Work to be completed — Look through the listing underneath for "Science", and copy every line that has it.

Given records —
******************************

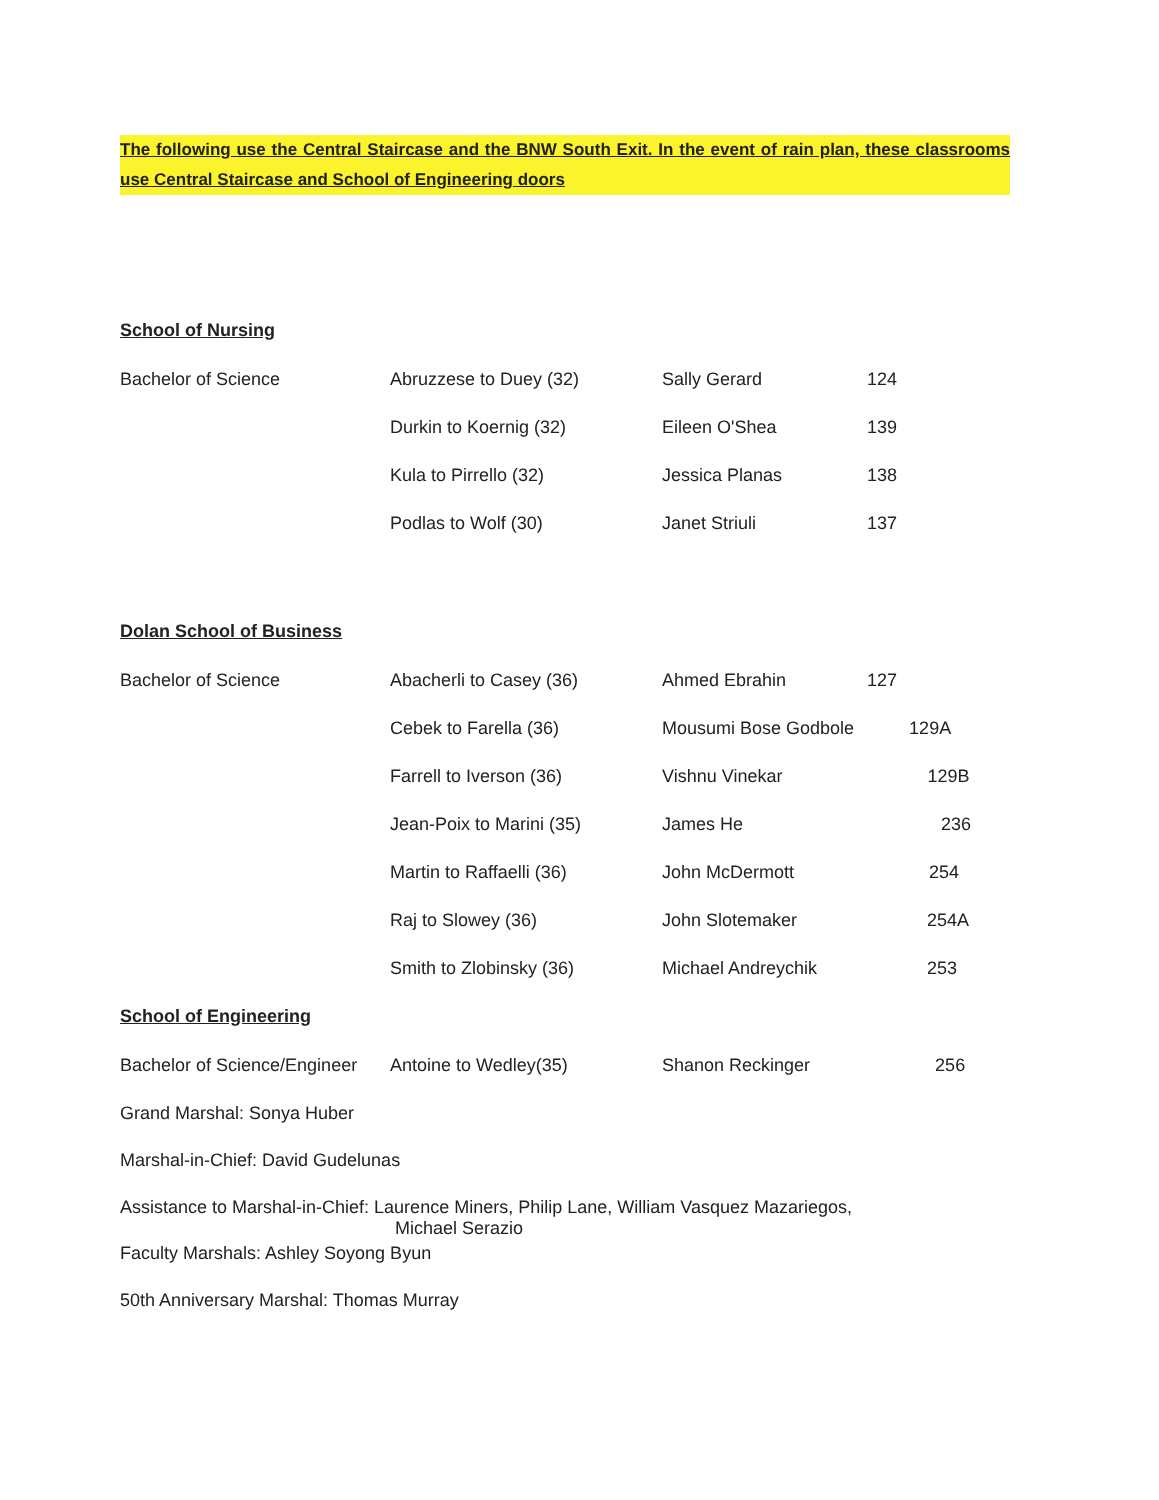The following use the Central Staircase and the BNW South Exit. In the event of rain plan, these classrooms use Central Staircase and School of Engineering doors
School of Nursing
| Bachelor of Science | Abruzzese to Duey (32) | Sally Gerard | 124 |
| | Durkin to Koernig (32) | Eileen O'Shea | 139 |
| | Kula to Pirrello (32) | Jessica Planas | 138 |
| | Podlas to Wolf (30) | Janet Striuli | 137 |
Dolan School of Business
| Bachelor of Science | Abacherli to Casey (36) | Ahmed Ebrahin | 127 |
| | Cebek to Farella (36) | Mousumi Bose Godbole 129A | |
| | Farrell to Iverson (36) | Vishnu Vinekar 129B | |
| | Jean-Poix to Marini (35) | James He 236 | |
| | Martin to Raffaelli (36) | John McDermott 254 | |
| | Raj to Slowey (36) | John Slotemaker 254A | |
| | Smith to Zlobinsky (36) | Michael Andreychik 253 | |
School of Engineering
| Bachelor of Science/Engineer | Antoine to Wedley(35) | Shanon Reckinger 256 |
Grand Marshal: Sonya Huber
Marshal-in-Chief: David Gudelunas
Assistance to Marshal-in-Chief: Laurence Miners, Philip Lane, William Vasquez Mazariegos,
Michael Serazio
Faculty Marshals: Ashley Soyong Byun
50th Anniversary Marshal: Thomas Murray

******************************

Expected output —
| Bachelor of Science | Abruzzese to Duey (32) | Sally Gerard | 124 |
| Bachelor of Science | Abacherli to Casey (36) | Ahmed Ebrahin | 127 |
| Bachelor of Science/Engineer | Antoine to Wedley(35) | Shanon Reckinger 256 |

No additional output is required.